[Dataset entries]

******

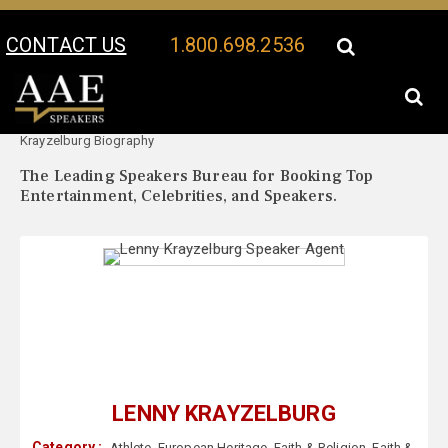
CONTACT US
1.800.698.2536
Your Location:
Lenny
Lenny Krayzelburg Speaker Profile
Krayzelburg Biography
The Leading Speakers Bureau for Booking Top
Entertainment, Celebrities, and Speakers.
LENNY KRAYZELBURG
Category :
Athlete
,
European Heritage
,
Faith & Religion
,
Faith &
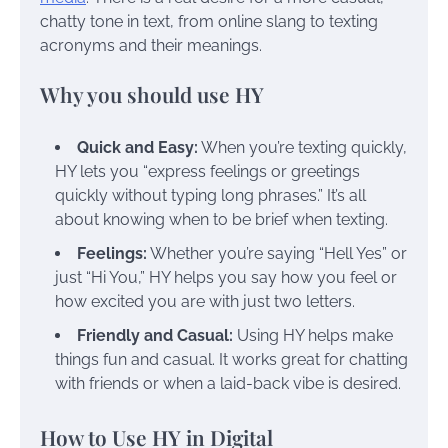
chatty tone in text, from online slang to texting
acronyms and their meanings.
Why you should use HY
Quick and Easy:
When you’re texting quickly,
HY lets you “express feelings or greetings
quickly without typing long phrases.” It’s all
about knowing when to be brief when texting.
Feelings:
Whether you’re saying “Hell Yes” or
just “Hi You,” HY helps you say how you feel or
how excited you are with just two letters.
Friendly and Casual:
Using HY helps make
things fun and casual. It works great for chatting
with friends or when a laid-back vibe is desired.
How to Use HY in Digital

******

## [What you are asked to do]
Convert the lines above into a Markdown table with two columns, Row for the row number and Text for the line, skipping any blank lines. Leave the pictures out of the table.

## [Solution]
| Row | Text |
|---|---|
| 1 | CONTACT US |
| 2 | 1.800.698.2536 |
| 3 | Your Location: |
| 4 | Lenny |
| 5 | Lenny Krayzelburg Speaker Profile |
| 6 | Krayzelburg Biography |
| 7 | The Leading Speakers Bureau for Booking Top |
| 8 | Entertainment, Celebrities, and Speakers. |
| 9 | LENNY KRAYZELBURG |
| 10 | Category : |
| 11 | Athlete |
| 12 | , |
| 13 | European Heritage |
| 14 | , |
| 15 | Faith & Religion |
| 16 | , |
| 17 | Faith & |
| 18 | chatty tone in text, from online slang to texting |
| 19 | acronyms and their meanings. |
| 20 | Why you should use HY |
| 21 | Quick and Easy: |
| 22 | When you’re texting quickly, |
| 23 | HY lets you “express feelings or greetings |
| 24 | quickly without typing long phrases.” It’s all |
| 25 | about knowing when to be brief when texting. |
| 26 | Feelings: |
| 27 | Whether you’re saying “Hell Yes” or |
| 28 | just “Hi You,” HY helps you say how you feel or |
| 29 | how excited you are with just two letters. |
| 30 | Friendly and Casual: |
| 31 | Using HY helps make |
| 32 | things fun and casual. It works great for chatting |
| 33 | with friends or when a laid-back vibe is desired. |
| 34 | How to Use HY in Digital |